» Data shown
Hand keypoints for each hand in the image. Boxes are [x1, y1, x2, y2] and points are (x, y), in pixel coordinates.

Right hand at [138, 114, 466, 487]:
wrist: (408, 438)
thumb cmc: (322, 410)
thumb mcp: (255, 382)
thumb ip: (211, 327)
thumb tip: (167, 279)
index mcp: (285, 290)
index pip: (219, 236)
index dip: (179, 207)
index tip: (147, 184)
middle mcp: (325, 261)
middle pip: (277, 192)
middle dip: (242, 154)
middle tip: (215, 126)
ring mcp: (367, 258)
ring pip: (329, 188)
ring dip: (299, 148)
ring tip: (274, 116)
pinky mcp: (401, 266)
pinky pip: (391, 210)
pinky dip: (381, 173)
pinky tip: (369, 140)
---
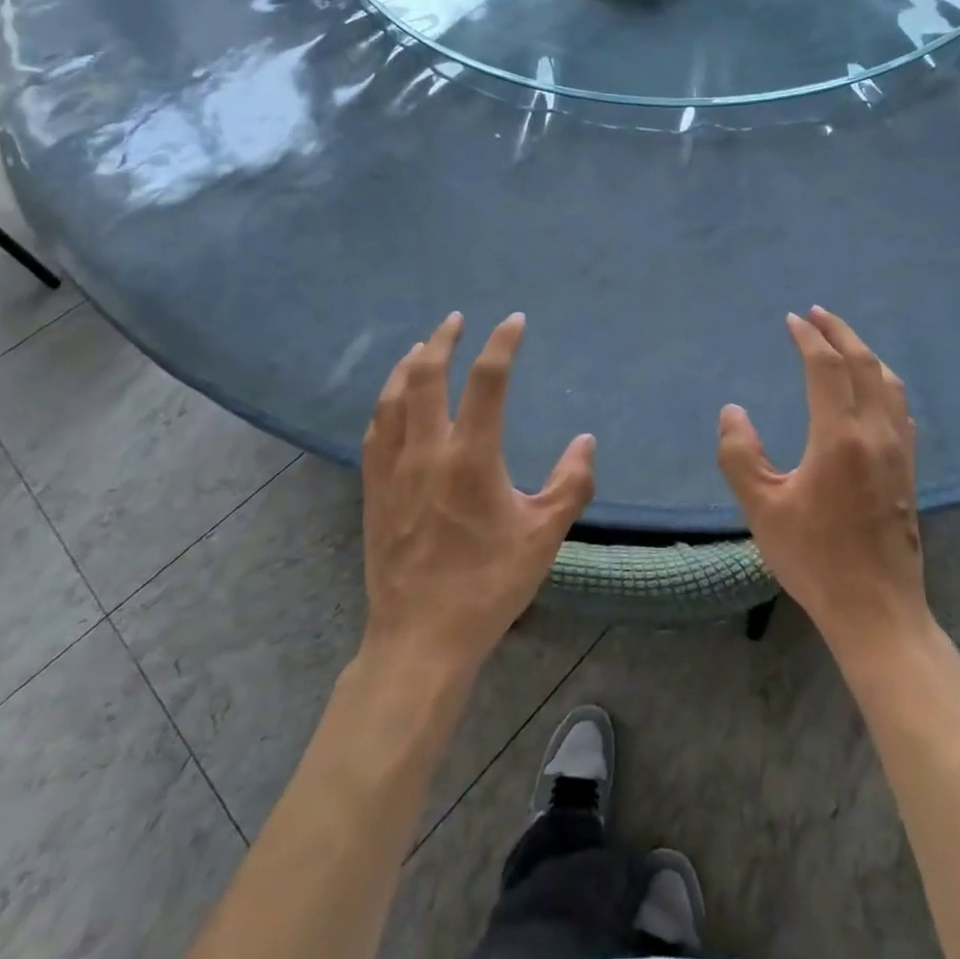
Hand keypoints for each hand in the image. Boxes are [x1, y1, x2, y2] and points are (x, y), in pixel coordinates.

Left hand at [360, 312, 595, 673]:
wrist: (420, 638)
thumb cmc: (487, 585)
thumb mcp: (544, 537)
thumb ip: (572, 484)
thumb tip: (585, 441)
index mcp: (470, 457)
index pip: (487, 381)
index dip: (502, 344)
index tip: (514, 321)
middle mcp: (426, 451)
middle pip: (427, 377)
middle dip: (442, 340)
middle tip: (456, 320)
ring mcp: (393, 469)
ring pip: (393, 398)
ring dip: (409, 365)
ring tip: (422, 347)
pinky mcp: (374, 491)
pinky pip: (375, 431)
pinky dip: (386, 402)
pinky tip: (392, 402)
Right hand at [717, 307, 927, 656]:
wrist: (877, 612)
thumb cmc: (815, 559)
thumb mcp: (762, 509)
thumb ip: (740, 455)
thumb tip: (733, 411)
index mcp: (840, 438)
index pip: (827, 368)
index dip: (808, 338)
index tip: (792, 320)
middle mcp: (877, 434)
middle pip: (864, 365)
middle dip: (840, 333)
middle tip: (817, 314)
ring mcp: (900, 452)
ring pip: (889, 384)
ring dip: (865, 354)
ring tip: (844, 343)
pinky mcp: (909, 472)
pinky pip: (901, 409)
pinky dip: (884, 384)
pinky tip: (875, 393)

» Work task
Begin with the line above that has "middle pip: (277, 192)" and continue through the line that has "pinky tip: (369, 140)", setting each one down exactly. Stop there.

» Solution
middle pip: (277, 192)
middle dip: (242, 154)
middle tip: (215, 126)
ring mcp: (367, 258)
ring pip: (329, 188)
ring dip: (299, 148)
ring tip: (274, 116)
pinky mcp: (401, 266)
pinky pip: (391, 210)
pinky dip: (381, 173)
pinky tip: (369, 140)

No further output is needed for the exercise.